== THE TASK ==
In the entries below, find each line with the word "source" and return it.

== WORKING DATA ==
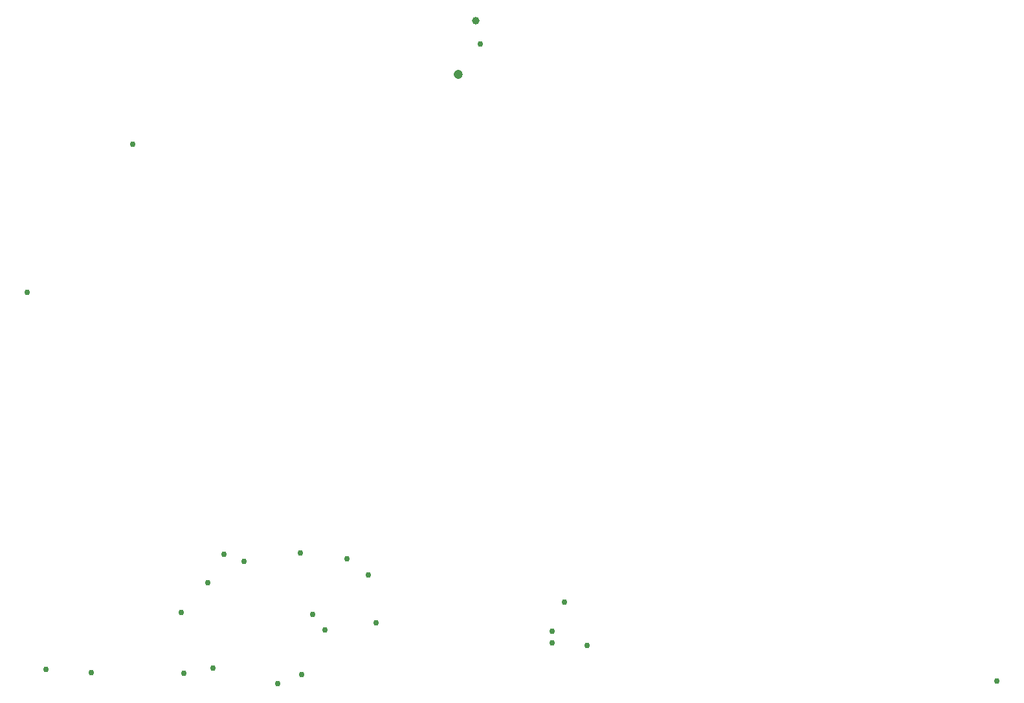
<source format=gbr>
G04 EAGLE Gerber RS-274X export*
G75*
%MOMM*%
%FSLAX34Y34*%
%LPD*%
%INVias*%
%IPPOS*%
%AMOC8*
5,1,8,0,0,1.08239X$1,22.5*%
G01*
%ADD10C,0.756400*%
%ADD11C,1.206400*%
%ADD12C,1.006400*%


D10*
X1024000Y-212000D03*
X970000Y-903438D03*
X886000Y-405500D03*
X910500Y-898794D03*
X1143000Y-748000D03*
X1243000Y-747000D03*
X1087000Y-824500D03*
X1090500Y-904500D03*
X1244500Y-906000D03*
X1275500Y-847500D03*
X1169500Y-757500D03*
X1478500Y-80000D03*
D11*
X1450000Y-120000D03*
D10*
X1588880Y-811000D03*
X1122193Y-785932D03*
X1128500Y-897000D03*
X1213580Y-917420D03*
X1259500Y-827170D03*
D12*
X1473000Y-49500D03*
D10*
X1618500Y-868000D03*
X1331694Y-775376D03*
X1304000Y-754500D03*
X1342500Y-838500D03*
X1572880Y-849200D03*
X2154500Y-914000D03*
X1572500Y-864500D03*
M02*

</source>
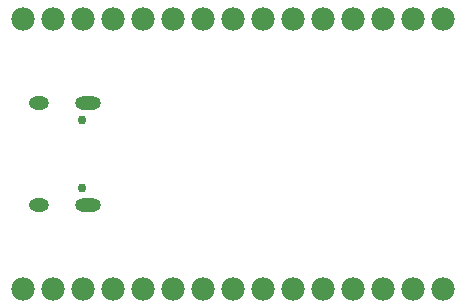
<source format=gbs>
G04*
G04 #@! TF.GenerationSoftware,Altium Limited,Altium Designer,19.1.5 (86)*
G04*
G04 Layer_Color=16711935*
%FSLAX25Y25*%
%MOIN*%
G70*
G01*
G75*
%ADD63C,0.07800*%
%ADD64O,0.06699X0.04337*%
%ADD65O,0.08668X0.04337*%
%ADD66C,0.02959*%
D63*
X145000Y45000D02*
D03*
X135000D02*
D03*
X125000D02*
D03*
X115000D02*
D03*
X105000D02*
D03*
X95000D02*
D03*
X85000D02*
D03*
X75000D02*
D03*
X65000D02*
D03*
X55000D02*
D03*
X45000D02*
D03*
X35000D02*
D03*
X25000D02*
D03*
X15000D02*
D03*
X5000D02*
D03*
X145000Y-45000D02*
D03*
X135000D02*
D03*
X125000D02*
D03*
X115000D02*
D03*
X105000D02*
D03*
X95000D02*
D03*
X85000D02*
D03*
X75000D02*
D03*
X65000D02*
D03*
X55000D02*
D03*
X45000D02*
D03*
X35000D02*
D03*
X25000D02*
D03*
X15000D02*
D03*
X5000D02*
D03*
D64*
X10236Y-17008D02*
D03*
Y17008D02*
D03*
D65*
X26693D02*
D03*
Y-17008D02*
D03*
D66*
X24606Y-11378D02*
D03*
Y11378D02*
D03*
M02*

</source>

== WORKED SOLUTION ==
<source format=gbr>
</source>
<source format=gbs>
</source>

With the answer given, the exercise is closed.